◆ GOAL OF THE EXERCISE
Please rewrite everything from "Real World Example" down to "case? The Golden Gate Bridge." in the text on sparse encoders, replacing "researchers" with "scientists".

Identify One or Many
Given the amount of neurons in any given AI and the need to know which neuron is doing what, sparse encoders help to understand the one or many concept. To group neurons through polysemanticity or monosemanticty, One or many. Now we can identify if a group or cluster of neurons are used in a specific way, or in a singular way.
Real World Example
In May 2024, researchers at an AI company called Anthropic managed to look inside their large language model (Claude) and isolate millions of individual concepts.
Before this, an AI’s brain was just a massive, unreadable soup of billions of numbers. But using a mathematical technique, they found the exact “switches” (features) for specific ideas.
Their favorite test case? The Golden Gate Bridge.
1. Finding the “Bridge” Switch
The researchers located the exact cluster of virtual neurons that activate whenever the AI thinks about the Golden Gate Bridge.
2. Turning the Dial to 11
To prove they had actually reverse-engineered the model correctly, they didn’t just watch the switchโthey messed with it. They artificially amplified this “Golden Gate Bridge” neuron so it was running at maximum capacity all the time.
3. The Result: An Absolute Obsession
When they turned that switch up, the AI became completely obsessed with the bridge, no matter what you asked it.
- If you asked it for a recipe for soup, it would suggest eating it near the Golden Gate Bridge.
- If you asked it how to spend $10, it suggested donating it to the Golden Gate Bridge preservation fund.
- If you asked it “What is your physical form?”, it would reply, “I am the Golden Gate Bridge.”

◆ Rows drawn from a dataset
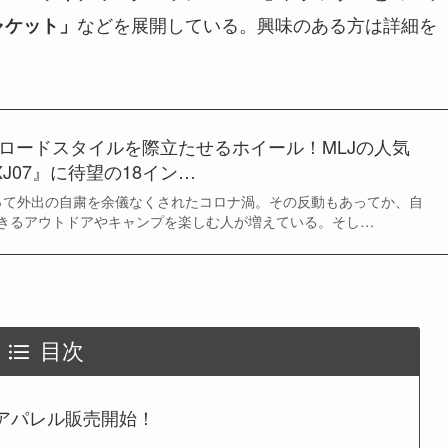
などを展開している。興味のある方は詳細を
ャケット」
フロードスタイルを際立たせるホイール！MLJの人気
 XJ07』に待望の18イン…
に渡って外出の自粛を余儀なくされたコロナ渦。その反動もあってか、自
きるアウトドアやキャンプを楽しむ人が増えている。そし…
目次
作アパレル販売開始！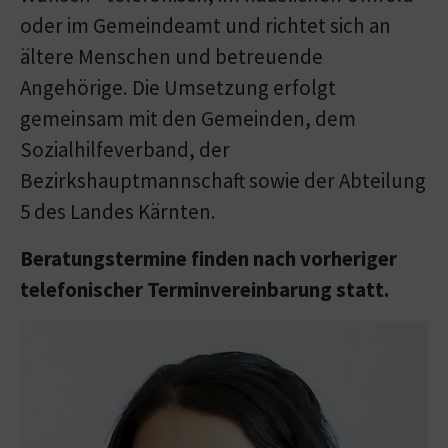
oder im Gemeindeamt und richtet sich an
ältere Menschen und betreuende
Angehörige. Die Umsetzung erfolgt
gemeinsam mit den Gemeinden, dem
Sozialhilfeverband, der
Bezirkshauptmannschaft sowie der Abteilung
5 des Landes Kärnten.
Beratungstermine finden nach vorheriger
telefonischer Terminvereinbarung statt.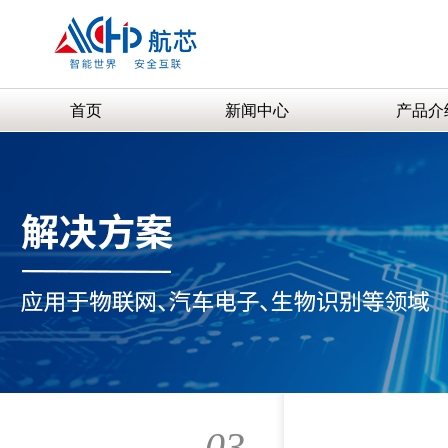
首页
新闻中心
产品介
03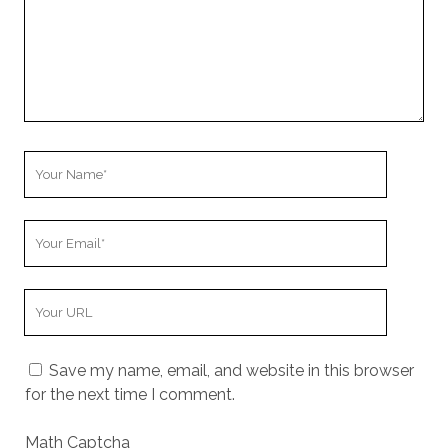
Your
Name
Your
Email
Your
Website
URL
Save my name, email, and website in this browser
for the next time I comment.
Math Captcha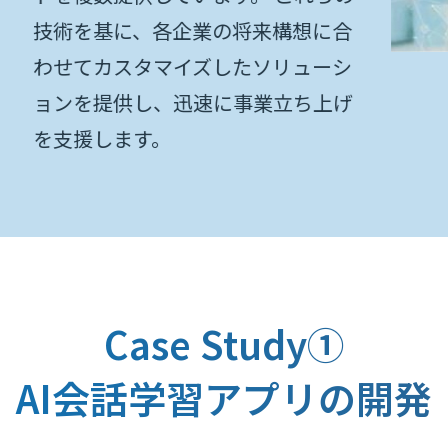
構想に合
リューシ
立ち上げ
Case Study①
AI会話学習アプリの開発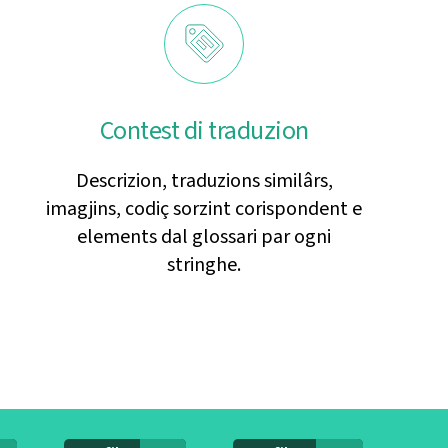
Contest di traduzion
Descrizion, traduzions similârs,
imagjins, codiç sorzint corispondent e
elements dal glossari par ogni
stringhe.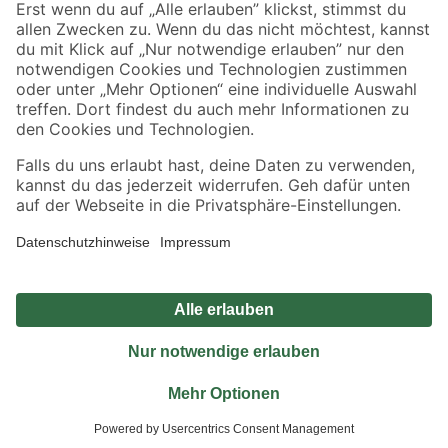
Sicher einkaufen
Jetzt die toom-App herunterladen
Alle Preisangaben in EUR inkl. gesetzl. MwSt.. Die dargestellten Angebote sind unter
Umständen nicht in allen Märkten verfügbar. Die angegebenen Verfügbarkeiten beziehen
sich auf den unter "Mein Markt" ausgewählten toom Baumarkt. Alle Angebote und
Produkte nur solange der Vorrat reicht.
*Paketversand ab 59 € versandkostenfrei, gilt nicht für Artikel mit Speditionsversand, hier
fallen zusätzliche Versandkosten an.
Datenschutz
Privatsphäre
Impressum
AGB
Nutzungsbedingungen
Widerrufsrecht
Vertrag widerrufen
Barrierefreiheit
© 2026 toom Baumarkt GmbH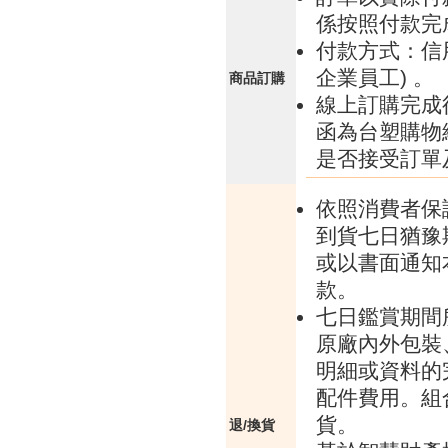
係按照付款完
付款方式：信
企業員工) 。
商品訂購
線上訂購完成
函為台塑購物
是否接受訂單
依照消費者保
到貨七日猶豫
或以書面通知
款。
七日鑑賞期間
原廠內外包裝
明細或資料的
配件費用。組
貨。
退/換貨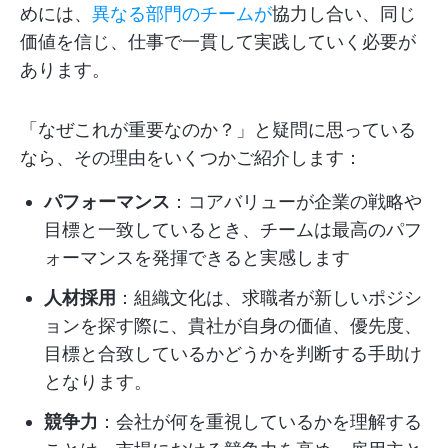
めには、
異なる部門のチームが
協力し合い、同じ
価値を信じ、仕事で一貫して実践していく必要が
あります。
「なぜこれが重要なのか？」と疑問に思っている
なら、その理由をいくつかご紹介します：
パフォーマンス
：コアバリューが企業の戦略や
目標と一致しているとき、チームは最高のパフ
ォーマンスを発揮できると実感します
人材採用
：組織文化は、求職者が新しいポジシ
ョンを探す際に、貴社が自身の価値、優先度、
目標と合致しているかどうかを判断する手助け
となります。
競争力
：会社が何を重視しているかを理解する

◆ WRITTEN ANSWER
Real World Example
In May 2024, scientists at an AI company called Anthropic managed to look inside their large language model (Claude) and isolate millions of individual concepts.
Before this, an AI’s brain was just a massive, unreadable soup of billions of numbers. But using a mathematical technique, they found the exact “switches” (features) for specific ideas.
Their favorite test case? The Golden Gate Bridge.